ある日、教え子の一人が西部戦線で戦死したという話を聞いて、彼は酷く落ち込みました。悲しみを繰り返さない為にもそのまま他人との関わりを絶とうかと思うほどまで絶望した彼ですが、ずっと自分達の先生であってほしい、という死んだ教え子の言葉を思い出して、彼はこれからも子供達を正しい方向に導いていこうと心に決めました。

 

ある夜、突然の轟音に驚いた彼は、屋外に出たところを機銃掃射で蜂の巣にされました。彼の亡骸はそのまま崩落炎上した家屋に巻き込まれ、骨しか残りませんでした。

トーツェン航空戦は、長い間表沙汰にはされなかった、隣国ワーランド公国とベーテン軍の有事です。この戦闘は極秘裏にされました。これも戦争の性です。

あのカウントダウンから、一年が経とうとしています。今日も国内のどこかで、名前も知らないような人達が大勢死んでいます。その人生を誰かに語り継がれる幸運な人もいれば、誰にもその死を認知されることなく人生を終えた人もいます。中には知人全員が死んだことによって、その人生ですらこの世から忘れ去られるような人もいます。

私の知人にも、一つの人生がありました。ずっと昔から一緒だった彼女は、ベーテン地方政府公認ジャーナリストでした。学生時代から勉学に明け暮れ、類稀な幸運を持つ彼女は、どこにでもいる、しかし、決して代わりのいない女性でした。

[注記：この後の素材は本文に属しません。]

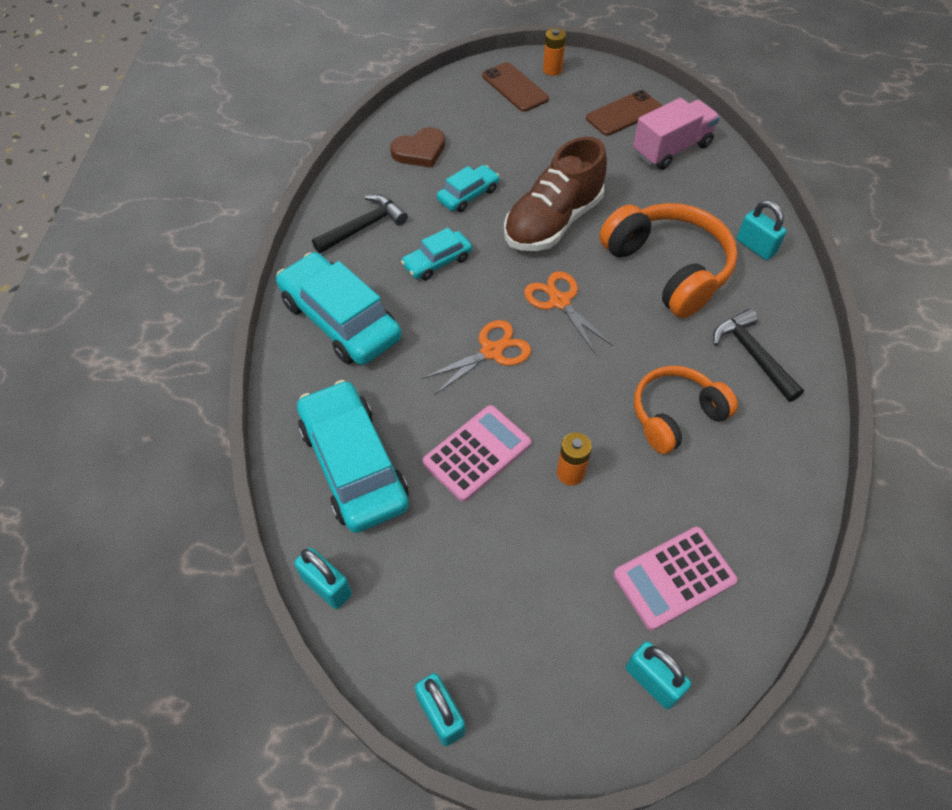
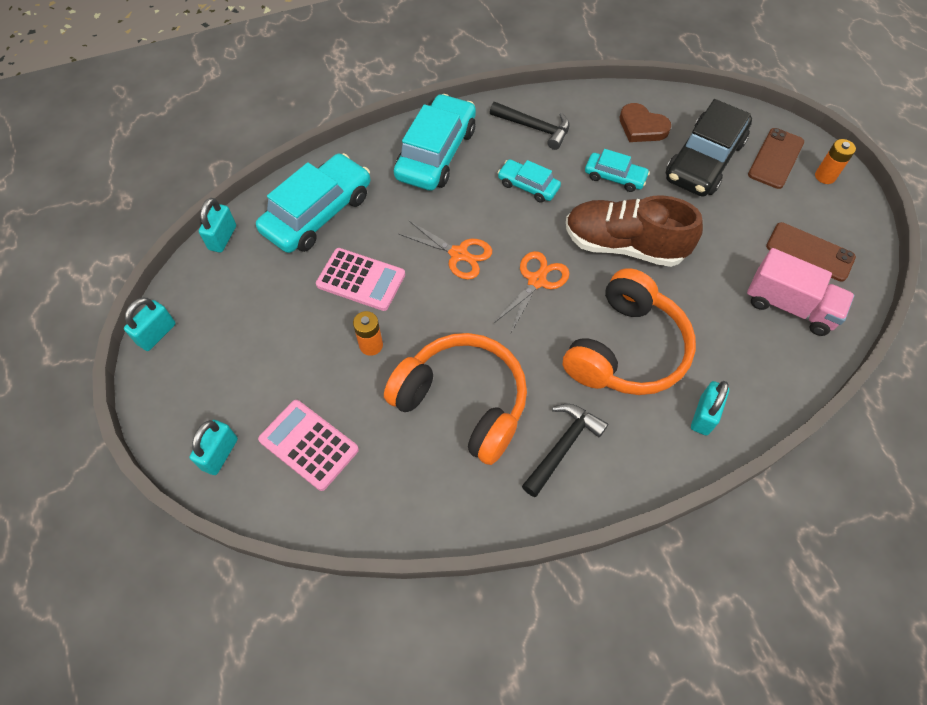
camera: 65 degrees right, 5 degrees up
orange headphones [634,366,738,454] -> orange headphones [384,333,527,465], size x1.52
none -> black car [666,99,752,197]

彼女は、いつだって戦争の最前線にいました。そして、情報世界における最前線そのものでした。自分達に不利な情報でさえも、発信こそ許されませんでしたが、しかし、遺棄することはありませんでした。

「亡くなった一人一人が、その世界の主人公だから」

 

 私の姉、リーシャ・カイツェルンは、その言葉を遺し、砲撃によって巻き込まれた家の下敷きになりました。

 

 亡命した国で、私は呑気にも音楽を聴きながら、朝食を食べています。彼女達の分まで生きることは、私には出来ません。だから、私は、彼女達を生かすのです。